Masih mengenai Didi Kempot, legenda sang Broken Heart yang membuat Sobat Ambyar belum bisa move-on.
Penyanyi Campur Sari ini meninggal di Solo, Jawa Tengah, Selasa (05.05.2020). Sebelum menghembuskan nafas terakhir, mendiang sempat menggelar acara pengumpulan dana untuk meringankan beban pandemi covid-19 di Indonesia.
Dari acara penggalangan dana, telah terkumpul 9 milyar Rupiah dan masih terus bertambah. Keberhasilan acara ini tidak terlepas dari kemahsyuran Lord Didi yang telah sukses menciptakan lebih dari 700 lagu.
Karyanya yang kental dengan adat jawa, telah menjadi lagu yang dapat menembus lintas etnis, lintas budaya, lintas usia, bahkan lintas negara. Bukan hanya kaum kolonial saja, namun kaum milenial juga terbukti menyukai karyanya.
Gaya yang sendu mendayu menjadi ciri khas dari musik yang digelutinya. Mendapat julukan The God Father of Broken Heart, menandai betapa jenis musik ini sungguh menjadi karya yang dapat merebut hati para Sobat Ambyar.
Mengapa manusia suka dengan lagu sendu yang mendayu? Apakah hal ini baik secara psikologis? Apalagi di jaman pandemi, yang konon kabarnya, harus menjaga sikap optimis agar imun tubuh dapat tetap terjaga?

TUGAS ANDA: Teruskan tulisan tentang Didi Kempot ini mulai sesudah kalimat terakhirnya. Entri di bawah ini tidak diperlukan.

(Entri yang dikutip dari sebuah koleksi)
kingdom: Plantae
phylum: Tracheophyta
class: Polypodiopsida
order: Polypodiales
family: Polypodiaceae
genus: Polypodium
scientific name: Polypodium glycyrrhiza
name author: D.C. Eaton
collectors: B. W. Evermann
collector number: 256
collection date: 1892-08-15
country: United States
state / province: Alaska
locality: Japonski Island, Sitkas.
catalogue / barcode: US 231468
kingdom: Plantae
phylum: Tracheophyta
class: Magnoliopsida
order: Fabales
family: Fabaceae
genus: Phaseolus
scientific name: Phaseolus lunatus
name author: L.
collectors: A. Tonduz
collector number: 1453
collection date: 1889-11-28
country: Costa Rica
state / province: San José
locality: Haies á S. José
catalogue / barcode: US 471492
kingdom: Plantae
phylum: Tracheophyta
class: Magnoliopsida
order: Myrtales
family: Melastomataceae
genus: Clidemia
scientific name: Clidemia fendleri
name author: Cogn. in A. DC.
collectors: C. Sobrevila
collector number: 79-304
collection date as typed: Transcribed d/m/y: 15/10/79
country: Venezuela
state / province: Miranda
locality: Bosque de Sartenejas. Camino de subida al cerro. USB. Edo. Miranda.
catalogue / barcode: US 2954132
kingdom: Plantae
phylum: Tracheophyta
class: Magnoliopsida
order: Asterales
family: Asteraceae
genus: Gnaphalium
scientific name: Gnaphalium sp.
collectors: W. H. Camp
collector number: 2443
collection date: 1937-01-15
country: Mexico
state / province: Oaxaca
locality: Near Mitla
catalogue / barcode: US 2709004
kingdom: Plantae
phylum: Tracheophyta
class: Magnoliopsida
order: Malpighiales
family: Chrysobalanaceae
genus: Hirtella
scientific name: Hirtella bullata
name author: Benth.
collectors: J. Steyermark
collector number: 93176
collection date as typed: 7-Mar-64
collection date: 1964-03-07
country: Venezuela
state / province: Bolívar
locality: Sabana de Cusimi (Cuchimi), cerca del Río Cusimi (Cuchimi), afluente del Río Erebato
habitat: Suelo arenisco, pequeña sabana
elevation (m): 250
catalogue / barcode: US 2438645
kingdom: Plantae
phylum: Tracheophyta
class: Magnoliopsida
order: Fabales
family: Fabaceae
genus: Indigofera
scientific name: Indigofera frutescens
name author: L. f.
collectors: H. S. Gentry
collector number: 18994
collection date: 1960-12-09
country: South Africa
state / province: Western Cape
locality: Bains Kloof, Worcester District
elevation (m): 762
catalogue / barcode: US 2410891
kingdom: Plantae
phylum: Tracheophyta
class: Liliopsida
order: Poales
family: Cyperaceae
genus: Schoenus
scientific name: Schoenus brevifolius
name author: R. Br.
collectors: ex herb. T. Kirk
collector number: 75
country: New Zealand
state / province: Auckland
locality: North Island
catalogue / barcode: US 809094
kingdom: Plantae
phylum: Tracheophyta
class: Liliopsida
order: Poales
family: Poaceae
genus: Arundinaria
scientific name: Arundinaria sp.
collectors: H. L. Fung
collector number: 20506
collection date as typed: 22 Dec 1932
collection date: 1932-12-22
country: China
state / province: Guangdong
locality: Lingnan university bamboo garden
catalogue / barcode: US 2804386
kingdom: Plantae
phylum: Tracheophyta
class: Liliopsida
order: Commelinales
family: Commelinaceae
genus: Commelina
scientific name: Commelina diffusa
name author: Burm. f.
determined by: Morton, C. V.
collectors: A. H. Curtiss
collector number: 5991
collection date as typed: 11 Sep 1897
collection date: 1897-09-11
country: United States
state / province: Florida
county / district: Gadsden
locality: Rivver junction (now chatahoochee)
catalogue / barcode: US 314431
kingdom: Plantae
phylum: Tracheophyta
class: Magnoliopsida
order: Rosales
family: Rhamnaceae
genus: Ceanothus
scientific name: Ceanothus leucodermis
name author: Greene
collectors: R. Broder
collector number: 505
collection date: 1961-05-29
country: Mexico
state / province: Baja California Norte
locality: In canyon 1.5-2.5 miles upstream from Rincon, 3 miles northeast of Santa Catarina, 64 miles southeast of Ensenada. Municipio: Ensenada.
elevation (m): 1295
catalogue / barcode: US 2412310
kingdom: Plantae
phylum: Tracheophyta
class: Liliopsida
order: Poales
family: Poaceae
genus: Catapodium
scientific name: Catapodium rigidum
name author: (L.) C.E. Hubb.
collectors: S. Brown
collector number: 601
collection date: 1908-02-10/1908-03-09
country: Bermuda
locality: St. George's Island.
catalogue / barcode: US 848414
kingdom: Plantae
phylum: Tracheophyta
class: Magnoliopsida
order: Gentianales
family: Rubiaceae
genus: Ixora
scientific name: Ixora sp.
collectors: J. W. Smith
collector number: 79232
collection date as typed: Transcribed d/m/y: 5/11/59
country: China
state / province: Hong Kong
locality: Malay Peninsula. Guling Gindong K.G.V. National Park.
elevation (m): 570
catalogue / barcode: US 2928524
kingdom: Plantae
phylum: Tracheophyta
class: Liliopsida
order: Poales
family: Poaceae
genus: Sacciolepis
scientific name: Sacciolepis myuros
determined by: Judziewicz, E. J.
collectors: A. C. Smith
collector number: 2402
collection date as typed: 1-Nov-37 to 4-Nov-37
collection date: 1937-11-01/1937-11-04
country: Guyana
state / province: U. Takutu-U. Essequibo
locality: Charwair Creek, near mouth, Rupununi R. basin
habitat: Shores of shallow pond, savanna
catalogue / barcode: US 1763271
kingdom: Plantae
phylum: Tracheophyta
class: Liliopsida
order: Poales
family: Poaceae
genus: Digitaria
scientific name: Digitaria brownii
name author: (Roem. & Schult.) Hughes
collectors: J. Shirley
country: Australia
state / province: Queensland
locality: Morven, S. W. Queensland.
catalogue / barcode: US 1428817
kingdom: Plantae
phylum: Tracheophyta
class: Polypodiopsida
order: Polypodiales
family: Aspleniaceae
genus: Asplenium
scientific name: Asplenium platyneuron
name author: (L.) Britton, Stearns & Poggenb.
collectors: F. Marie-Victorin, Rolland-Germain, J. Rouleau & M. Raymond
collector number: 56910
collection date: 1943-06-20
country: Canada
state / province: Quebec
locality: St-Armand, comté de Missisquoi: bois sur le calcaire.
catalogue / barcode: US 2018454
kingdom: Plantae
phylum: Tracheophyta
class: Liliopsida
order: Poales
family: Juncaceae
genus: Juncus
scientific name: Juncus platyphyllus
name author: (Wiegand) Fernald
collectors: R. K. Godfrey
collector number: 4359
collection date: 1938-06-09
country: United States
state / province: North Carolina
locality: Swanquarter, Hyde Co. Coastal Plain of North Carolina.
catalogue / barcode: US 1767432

HASIL TUGAS:
Masih ingat lagu "gelas-gelas kaca" di jaman Harmoko? Lagu yang terkenal karena nada, suara, dan rupa yang sambung menyambung menjadi satu ini, pernah dilarang oleh Menteri Penerangan, Harmoko pada zamannya.
Alasannya, "merusak moral dan semangat bangsa." Beliau takut jika popularitas lagu ini dapat merubah anak bangsa menjadi cengeng. Namun ternyata anak bangsa terbukti masih tetap hebat, meskipun tumbuh besar dalam lingkungan "gelas-gelas kaca."
Nah, apakah betul, lagu mendayu bisa membuat seseorang menjadi sendu melayu? Mari kita lihat pendapat para ilmuwan.
Musik Sendu adalah Teman Curhat
Pada tahun 2014, seorang pakar musik bernama Kay Norton melakukan sebuah penelitian mengenai lagu sendu bagi para pendengarnya. Hasilnya, secara psikologis ternyata lirik dan nada lagu sendu dapat menjadi media untuk mengungkapkan perasaan.